Outgoing Wall Street Journal Managing Editor Paul Steiger's ProPublica project will put $10M in philanthropy to work on civic/watchdog jouranalism for the nation. But what about funding journalism at a more granular level. Josh Wilson, founder of NewsDesk.org, and an alum of both MGP2006 and JTM2007,
examines the question in an essay on the Media Giraffe Project website. Follow the link below to the essay, and react to it by posting here.
http://www.mediagiraffe.org/artman/publish/article_577.shtml

November 02, 2007

Boston researcher thinks TimesSelect experience shows a market for content service charging

MGP2006 alum Jon Garfunkel has completed an eight-part, 21,000-word study about charging for content on the web. Garfunkel, a Boston-based software engineer and Princeton University grad, studied available public audience-traffic data for the New York Times website during the period when access to its columnists and archives were behind a "TimesSelect" paywall.

His report is dense and its difficult to draw hard conclusions from it. But in an interview, Garfunkel makes one key assertion: He says the influence of Times columnists, as measured by they amount they were referenced in blogs, dropped only about 20% during the period their material was "behind the wall."

In general, Garfunkel believes news organizations may be making a mistake by relying solely on advertising. But he nuances that. "The answer is not in charging for content, it is in charging for service," he says. "It seems there should be options in service or avoiding advertisements."

He goes on in an interview: "I found it disheartening that so many commentators like Jeff Jarvis were willing to go to 100% advertising supported. But if you read Neal Postman and any other media commentator going back decades, you wouldn't find anyone seriously trusting the credibility of 100 percent ad supported content." Garfunkel's self-published study is on his website:

http://civilities.net/TimesSelect

"There is a solution for newspapers to charge money to readers who want to pay money for a premium service of news," Garfunkel concludes. "I don't know if it's a viable market, but I have discussed in some more depth in this series and feel it should considered as well."

Garfunkel says The Times reported it pulled in about $10 million from subscriptions to TimesSelect. By comparison, he says, Fox News channel realizes $850 million a year in carriage fees from cable systems. "I think the economics of this bears further consideration by people who care about the future of news," says Garfunkel in an email report of his findings.

Garfunkel notes he did not have access to NYT's internal data. "The only person I spoke to at the Times was Marshall Simmonds, mostly to clarify some public facts," he says.

His key findings, he says:

-- During his study period (with TimesSelect in place) tThe seven regular Times Op-Ed saw their references in the blogs go up 8 times.
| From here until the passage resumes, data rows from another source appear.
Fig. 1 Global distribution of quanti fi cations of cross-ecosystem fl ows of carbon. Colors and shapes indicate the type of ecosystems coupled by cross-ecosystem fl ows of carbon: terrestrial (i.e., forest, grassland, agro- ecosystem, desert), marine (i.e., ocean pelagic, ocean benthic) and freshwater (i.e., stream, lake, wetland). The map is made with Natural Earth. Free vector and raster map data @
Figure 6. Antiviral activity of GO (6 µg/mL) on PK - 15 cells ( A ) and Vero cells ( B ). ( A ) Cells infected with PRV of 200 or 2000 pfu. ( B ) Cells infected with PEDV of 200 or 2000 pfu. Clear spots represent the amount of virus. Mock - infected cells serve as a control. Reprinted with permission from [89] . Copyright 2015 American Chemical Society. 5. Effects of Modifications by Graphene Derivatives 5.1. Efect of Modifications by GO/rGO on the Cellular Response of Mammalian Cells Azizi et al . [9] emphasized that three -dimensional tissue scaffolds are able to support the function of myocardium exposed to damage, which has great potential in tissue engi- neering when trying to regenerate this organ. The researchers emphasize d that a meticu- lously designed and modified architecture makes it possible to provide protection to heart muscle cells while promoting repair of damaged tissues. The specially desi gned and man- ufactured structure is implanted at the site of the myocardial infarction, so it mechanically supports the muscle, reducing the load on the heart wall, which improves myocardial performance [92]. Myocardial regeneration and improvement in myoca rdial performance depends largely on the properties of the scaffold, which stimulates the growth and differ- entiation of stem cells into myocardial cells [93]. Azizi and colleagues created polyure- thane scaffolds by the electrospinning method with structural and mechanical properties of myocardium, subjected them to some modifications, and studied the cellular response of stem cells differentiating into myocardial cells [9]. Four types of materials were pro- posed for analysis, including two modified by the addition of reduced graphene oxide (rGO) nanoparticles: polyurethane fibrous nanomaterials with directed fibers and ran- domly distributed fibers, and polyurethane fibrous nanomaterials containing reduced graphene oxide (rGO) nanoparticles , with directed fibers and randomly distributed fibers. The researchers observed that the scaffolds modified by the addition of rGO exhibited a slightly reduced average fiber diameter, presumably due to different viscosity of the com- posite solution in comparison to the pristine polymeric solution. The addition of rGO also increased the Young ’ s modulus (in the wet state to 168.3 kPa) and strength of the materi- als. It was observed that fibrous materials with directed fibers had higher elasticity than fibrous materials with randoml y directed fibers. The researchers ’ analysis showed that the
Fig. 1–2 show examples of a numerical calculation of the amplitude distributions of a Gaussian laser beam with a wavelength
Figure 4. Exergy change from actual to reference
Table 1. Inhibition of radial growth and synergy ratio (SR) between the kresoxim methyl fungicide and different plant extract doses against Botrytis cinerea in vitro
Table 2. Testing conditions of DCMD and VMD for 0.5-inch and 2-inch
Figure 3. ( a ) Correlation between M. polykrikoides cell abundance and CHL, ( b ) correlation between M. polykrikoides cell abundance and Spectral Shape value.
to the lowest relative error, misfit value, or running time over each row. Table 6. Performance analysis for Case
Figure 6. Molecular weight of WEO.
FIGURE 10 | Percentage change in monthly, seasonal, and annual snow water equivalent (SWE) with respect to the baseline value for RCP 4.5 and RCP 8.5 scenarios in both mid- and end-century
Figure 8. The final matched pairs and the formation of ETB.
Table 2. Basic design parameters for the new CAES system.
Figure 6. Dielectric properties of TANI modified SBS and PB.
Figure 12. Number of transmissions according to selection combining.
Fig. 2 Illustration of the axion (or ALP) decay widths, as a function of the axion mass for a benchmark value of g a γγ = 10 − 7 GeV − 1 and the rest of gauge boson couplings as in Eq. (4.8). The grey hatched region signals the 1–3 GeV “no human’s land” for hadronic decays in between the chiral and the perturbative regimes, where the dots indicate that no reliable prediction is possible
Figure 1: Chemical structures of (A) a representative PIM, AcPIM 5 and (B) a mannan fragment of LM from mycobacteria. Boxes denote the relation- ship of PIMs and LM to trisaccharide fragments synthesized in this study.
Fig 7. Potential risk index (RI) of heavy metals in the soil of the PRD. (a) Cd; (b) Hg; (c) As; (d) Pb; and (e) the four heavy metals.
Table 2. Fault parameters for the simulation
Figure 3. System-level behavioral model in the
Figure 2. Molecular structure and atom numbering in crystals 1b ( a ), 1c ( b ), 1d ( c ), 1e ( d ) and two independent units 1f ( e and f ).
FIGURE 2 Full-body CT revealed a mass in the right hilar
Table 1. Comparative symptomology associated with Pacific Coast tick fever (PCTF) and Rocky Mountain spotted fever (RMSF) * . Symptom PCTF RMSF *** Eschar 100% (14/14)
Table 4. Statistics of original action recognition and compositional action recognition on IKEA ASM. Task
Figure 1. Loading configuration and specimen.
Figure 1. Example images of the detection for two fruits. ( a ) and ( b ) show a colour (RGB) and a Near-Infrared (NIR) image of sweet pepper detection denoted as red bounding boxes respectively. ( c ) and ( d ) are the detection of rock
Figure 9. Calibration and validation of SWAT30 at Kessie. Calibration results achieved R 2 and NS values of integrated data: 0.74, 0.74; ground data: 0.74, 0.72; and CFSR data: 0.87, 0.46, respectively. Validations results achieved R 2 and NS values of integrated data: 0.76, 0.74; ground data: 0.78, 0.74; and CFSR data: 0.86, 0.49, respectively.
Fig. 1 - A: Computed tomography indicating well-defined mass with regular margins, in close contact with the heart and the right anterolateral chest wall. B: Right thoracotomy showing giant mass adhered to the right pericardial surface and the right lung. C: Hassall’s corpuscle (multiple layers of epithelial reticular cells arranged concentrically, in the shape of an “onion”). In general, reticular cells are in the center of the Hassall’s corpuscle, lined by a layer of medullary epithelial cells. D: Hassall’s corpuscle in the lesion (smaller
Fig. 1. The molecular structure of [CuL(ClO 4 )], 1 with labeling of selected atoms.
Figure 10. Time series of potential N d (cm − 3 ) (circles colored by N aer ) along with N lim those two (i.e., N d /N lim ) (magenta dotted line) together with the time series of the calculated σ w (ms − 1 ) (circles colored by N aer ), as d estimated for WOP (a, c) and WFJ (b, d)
A non-representative sampleset of pundits saw increases of 10 times -- a 20% drop-off.

-- Nielsen/NetRatings data for the period TimesSelect was in place, posted by Jon Dube at cyberjournalist.net, show an aggregate 27% increase in NYT traffic. Garfunkel says this traffic growth exceeds the growth during the same period at comparable, competing websites.

-- The paywall was not the reason that the Times archives did not show up in a Google Web search over the last two years. It was already indexed by Google News. Why it did not show up in the web search, was an application of Google's unofficial policy (as reported by Danny Sullivan) to favor non-subscription content.

CONTACT: Jon Garfunkel Boston, Mass. http://civilities.net / jgarfunk@civilities.net

FULL DISCLOSURE: The author of this post is a shareholder in Clickshare Service Corp., which has developed a patented system for charging for content on the web.